Page:Xénophon - Œuvres complètes, éd. Talbot, tome 2.djvu/142

Le texte de cette page a été corrigé et est conforme au fac-similé.


Ensuite les Énians et le Magnésiens se lèvent et commencent en armes la danse nommée carpéa[1]. Voici en quoi consiste cette danse. Un des acteurs met ses armes à terre à côté de lui, sème son champ et conduit une charrue, en se retournant fréquemment comme un homme qui a peur. Un brigand survient. Dès que l’autre le voit, il saute sur ses armes, va au-devant de lui et se bat pour son attelage. Tous ces mouvements s’exécutent en cadence, au sonde la flûte. Enfin le brigand a le dessus, garrotte le laboureur et emmène son attelage. D’autres fois le laboureur bat le brigand ; il l’attache auprès de ses bœufs et le chasse devant lui, les deux mains liées au dos.

Après lui, Mysus entre, un bouclier léger dans chaque main. Tantôt il a l’air, dans sa danse, de se défendre contre deux ennemis, tantôt il se sert de ses deux boucliers contre un seul ; quelquefois il tourne et fait la culbute, sans lâcher ses boucliers ; si bien qu’il offre toujours un spectacle agréable. Il finit par la danse des Perses, en frappant d’un bouclier sur l’autre : il se met à genoux, il se relève, tout cela en mesure et au son de la flûte.

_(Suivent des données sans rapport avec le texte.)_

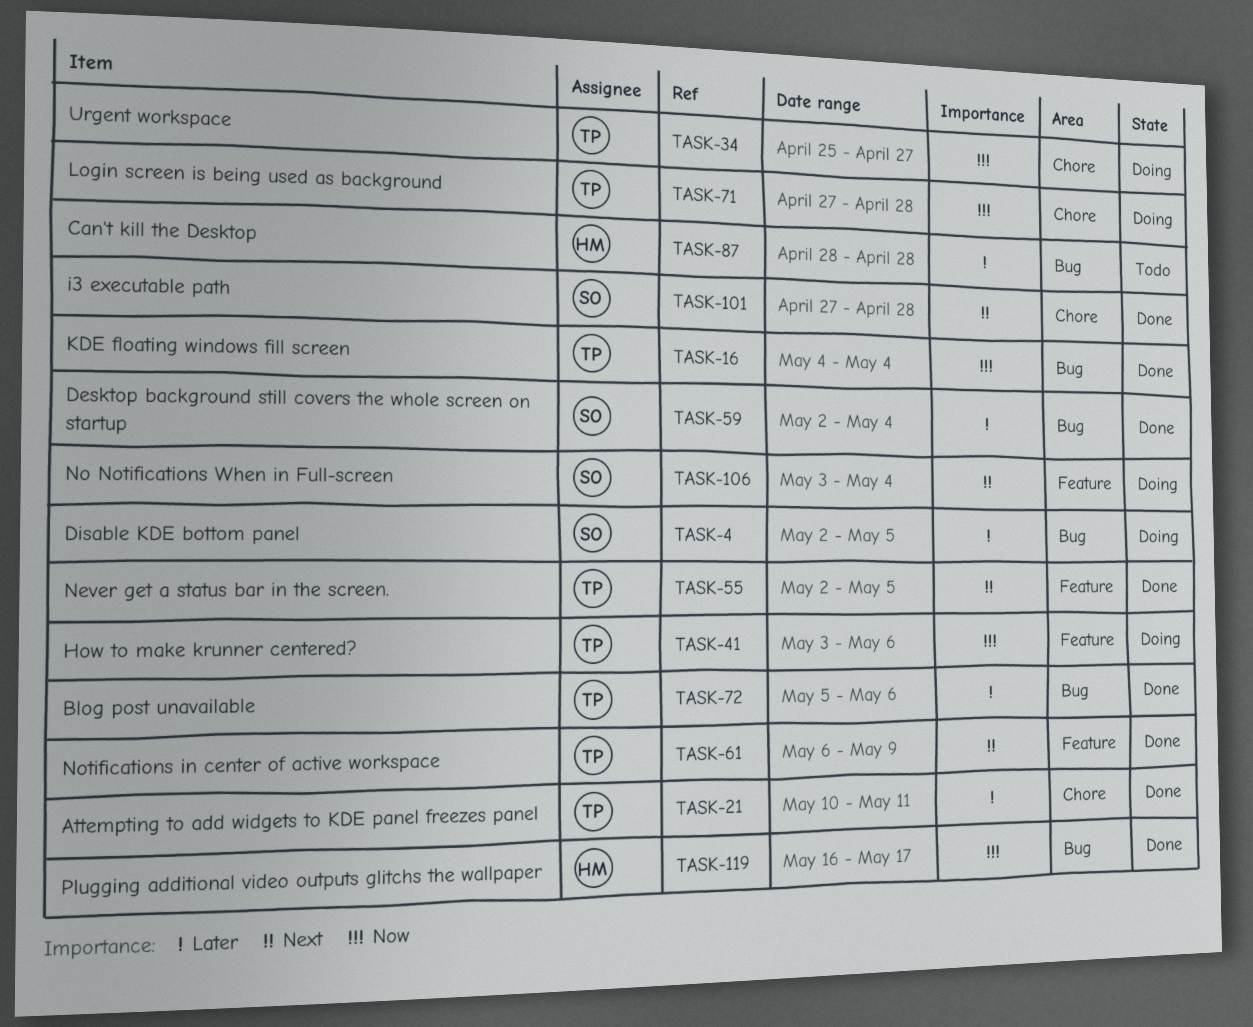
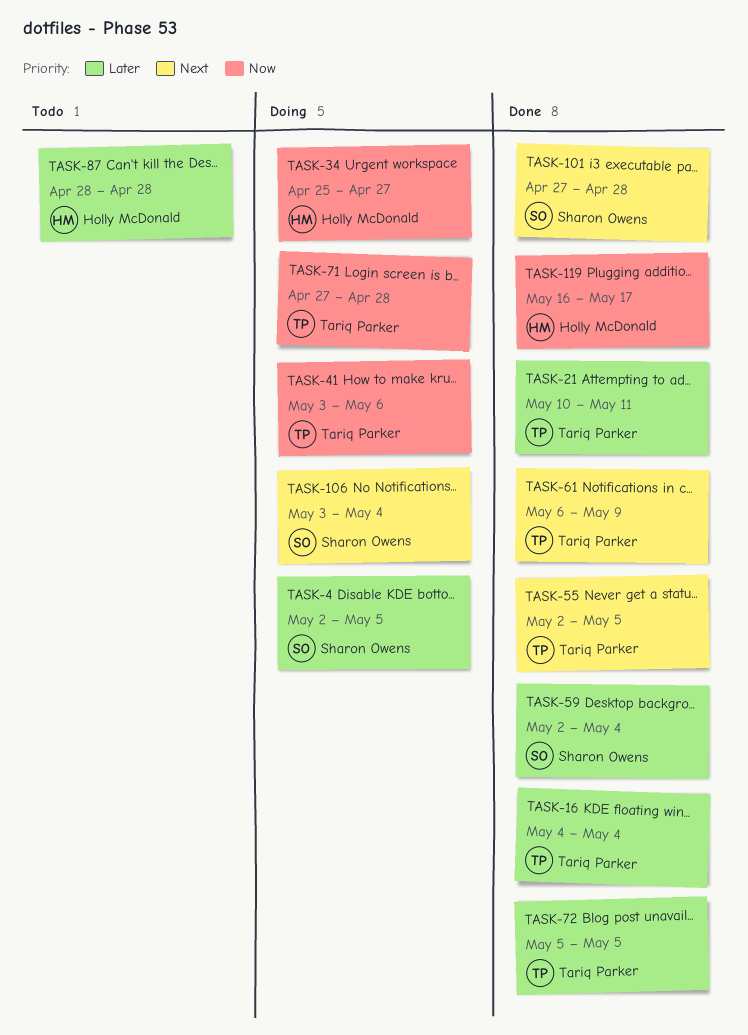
TASK-16, priority: Now -> Later
TASK-34, owner: Tariq Parker -> Holly McDonald
TASK-72, due: May 6 -> May 5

Viennent ensuite des Mantinéens et quelques autres Arcadiens, qui se lèvent, couverts de leurs plus belles armes, s’avancent en cadence, les flûtes jouant une marche guerrière, chantent un péan, et dansent comme il est d’usage dans les cérémonies religieuses. Les Paphlagoniens sont tout étonnés de voir toutes ces danses exécutées en armes. Mysus, s’apercevant de leur surprise, engage un Arcadien, qui avait une danseuse pour maîtresse, à l’introduire, revêtue de ses habits les plus beaux, et un bouclier léger à la main. Celle-ci danse la pyrrhique avec une grande légèreté. Aussitôt de grands applaudissements. Les Paphlagoniens demandent aux Grecs si les femmes combattent avec eux. On leur dit que ce sont elles qui ont mis le roi en fuite et l’ont chassé de son camp. Telle fut la fin de cette soirée.

Le lendemain, les Paphlagoniens sont amenés à la délibération des soldats, qui décident que l’on ne se fera plus de mal des deux côtés ; après quoi les députés repartent. Les Grecs, jugeant qu’ils ont assez de bâtiments, s’embarquent et naviguent avec le vent favorable pendant un jour et une nuit, ayant à gauche la Paphlagonie. Le lendemain on arrive à Sinope et on mouille

  1. C’est-à-dire La semeuse. Lucien, dans son traité curieux De la danse, n’a pas songé a parler de celle-ci. Elle méritait cependant une mention.